» **LISTED RECORDS**:
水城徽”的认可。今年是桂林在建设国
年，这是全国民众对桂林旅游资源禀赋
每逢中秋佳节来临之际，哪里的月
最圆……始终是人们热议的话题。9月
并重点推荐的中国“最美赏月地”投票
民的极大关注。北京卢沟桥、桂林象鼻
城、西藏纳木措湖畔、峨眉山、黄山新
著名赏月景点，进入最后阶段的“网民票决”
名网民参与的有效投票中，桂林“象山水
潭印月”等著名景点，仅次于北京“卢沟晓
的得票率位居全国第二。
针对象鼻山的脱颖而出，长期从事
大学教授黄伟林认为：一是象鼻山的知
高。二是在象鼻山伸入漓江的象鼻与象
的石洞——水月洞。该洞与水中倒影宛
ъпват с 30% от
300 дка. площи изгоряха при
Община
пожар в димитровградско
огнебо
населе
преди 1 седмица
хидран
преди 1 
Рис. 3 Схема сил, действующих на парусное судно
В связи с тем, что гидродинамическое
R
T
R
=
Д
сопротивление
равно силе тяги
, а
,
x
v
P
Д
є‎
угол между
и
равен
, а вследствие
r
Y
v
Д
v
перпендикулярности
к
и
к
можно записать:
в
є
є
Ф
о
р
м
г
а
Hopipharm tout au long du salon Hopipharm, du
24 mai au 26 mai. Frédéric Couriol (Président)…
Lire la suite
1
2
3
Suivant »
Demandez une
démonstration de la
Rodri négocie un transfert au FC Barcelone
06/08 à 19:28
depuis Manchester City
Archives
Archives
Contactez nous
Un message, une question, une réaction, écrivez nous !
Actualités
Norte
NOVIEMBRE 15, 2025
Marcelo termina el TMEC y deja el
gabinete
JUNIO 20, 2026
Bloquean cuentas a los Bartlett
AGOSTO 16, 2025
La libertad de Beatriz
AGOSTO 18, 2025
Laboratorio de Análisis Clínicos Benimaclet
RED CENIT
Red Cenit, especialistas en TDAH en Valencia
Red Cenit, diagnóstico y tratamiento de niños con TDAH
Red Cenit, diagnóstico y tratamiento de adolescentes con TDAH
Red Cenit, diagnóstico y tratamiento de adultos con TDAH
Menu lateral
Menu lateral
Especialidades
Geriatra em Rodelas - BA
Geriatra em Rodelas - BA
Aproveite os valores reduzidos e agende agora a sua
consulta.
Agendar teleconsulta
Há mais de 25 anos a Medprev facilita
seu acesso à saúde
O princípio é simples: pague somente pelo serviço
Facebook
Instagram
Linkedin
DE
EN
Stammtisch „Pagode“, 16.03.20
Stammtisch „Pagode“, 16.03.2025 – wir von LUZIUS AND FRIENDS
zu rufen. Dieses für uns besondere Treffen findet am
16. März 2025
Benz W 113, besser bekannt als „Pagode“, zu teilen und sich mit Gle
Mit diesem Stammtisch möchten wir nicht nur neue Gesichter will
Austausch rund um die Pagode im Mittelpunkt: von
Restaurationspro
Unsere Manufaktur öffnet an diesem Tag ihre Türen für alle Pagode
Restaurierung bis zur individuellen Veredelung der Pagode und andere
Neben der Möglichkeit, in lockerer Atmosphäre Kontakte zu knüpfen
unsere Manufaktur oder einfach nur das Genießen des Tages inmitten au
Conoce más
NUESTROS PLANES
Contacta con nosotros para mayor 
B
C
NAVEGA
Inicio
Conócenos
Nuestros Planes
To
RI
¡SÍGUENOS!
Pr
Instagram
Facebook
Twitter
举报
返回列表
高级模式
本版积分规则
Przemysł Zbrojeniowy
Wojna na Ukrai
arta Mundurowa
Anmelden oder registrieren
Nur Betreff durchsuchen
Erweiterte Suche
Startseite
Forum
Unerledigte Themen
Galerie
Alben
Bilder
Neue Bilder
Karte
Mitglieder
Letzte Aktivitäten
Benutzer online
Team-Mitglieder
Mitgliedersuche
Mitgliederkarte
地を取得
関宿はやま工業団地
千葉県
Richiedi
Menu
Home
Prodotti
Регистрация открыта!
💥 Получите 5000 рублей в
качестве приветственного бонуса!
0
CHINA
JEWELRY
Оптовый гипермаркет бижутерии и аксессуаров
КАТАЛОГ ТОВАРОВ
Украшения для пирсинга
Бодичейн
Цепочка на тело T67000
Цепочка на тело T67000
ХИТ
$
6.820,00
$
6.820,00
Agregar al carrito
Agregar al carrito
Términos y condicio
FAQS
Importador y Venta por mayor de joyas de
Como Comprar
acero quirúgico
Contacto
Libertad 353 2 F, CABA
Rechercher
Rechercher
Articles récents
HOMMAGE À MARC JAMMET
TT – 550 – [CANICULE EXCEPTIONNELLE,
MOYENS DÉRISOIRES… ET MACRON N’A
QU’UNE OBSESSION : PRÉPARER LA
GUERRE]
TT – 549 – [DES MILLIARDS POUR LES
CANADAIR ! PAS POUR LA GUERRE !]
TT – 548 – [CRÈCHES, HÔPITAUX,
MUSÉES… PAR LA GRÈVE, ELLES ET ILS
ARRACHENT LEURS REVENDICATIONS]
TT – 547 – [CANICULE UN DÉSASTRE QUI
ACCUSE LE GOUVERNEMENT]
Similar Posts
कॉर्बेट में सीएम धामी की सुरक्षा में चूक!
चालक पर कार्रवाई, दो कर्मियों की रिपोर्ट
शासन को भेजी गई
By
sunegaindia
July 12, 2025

» **WHAT YOU WILL DO**: Using the data above, reproduce exactly the lines between those holding "06/08 à 19:28" and "Restaurationspro", inclusive, and no others.

» **EXERCISE RESULT**:
06/08 à 19:28
depuis Manchester City
Archives
Archives
Contactez nous
Un message, une question, une réaction, écrivez nous !
Actualités
Norte
NOVIEMBRE 15, 2025
Marcelo termina el TMEC y deja el
gabinete
JUNIO 20, 2026
Bloquean cuentas a los Bartlett
AGOSTO 16, 2025
La libertad de Beatriz
AGOSTO 18, 2025
Laboratorio de Análisis Clínicos Benimaclet
RED CENIT
Red Cenit, especialistas en TDAH en Valencia
Red Cenit, diagnóstico y tratamiento de niños con TDAH
Red Cenit, diagnóstico y tratamiento de adolescentes con TDAH
Red Cenit, diagnóstico y tratamiento de adultos con TDAH
Menu lateral
Menu lateral
Especialidades
Geriatra em Rodelas - BA
Geriatra em Rodelas - BA
Aproveite os valores reduzidos e agende agora a sua
consulta.
Agendar teleconsulta
Há mais de 25 anos a Medprev facilita
seu acesso à saúde
O princípio é simples: pague somente pelo serviço
Facebook
Instagram
Linkedin
DE
EN
Stammtisch „Pagode“, 16.03.20
Stammtisch „Pagode“, 16.03.2025 – wir von LUZIUS AND FRIENDS
zu rufen. Dieses für uns besondere Treffen findet am
16. März 2025
Benz W 113, besser bekannt als „Pagode“, zu teilen und sich mit Gle
Mit diesem Stammtisch möchten wir nicht nur neue Gesichter will
Austausch rund um die Pagode im Mittelpunkt: von
Restaurationspro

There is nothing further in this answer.